### WORK INSTRUCTIONS
Select each line in the entries below that contains the word "Adults", and copy those lines. Uppercase and lowercase letters count as different.

===== GIVEN ENTRIES

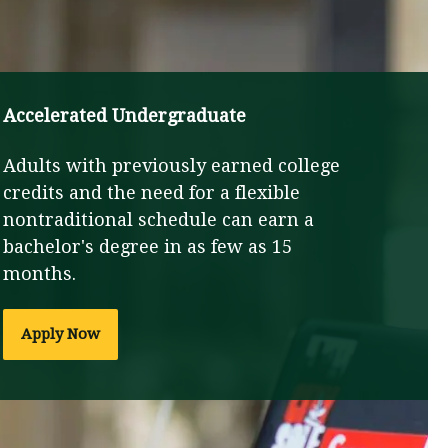
Accelerated Undergraduate
Adults with previously earned college
credits and the need for a flexible
nontraditional schedule can earn a
bachelor's degree in as few as 15
months.
Apply Now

==========

### SOLUTION FOR THIS TASK
Adults with previously earned college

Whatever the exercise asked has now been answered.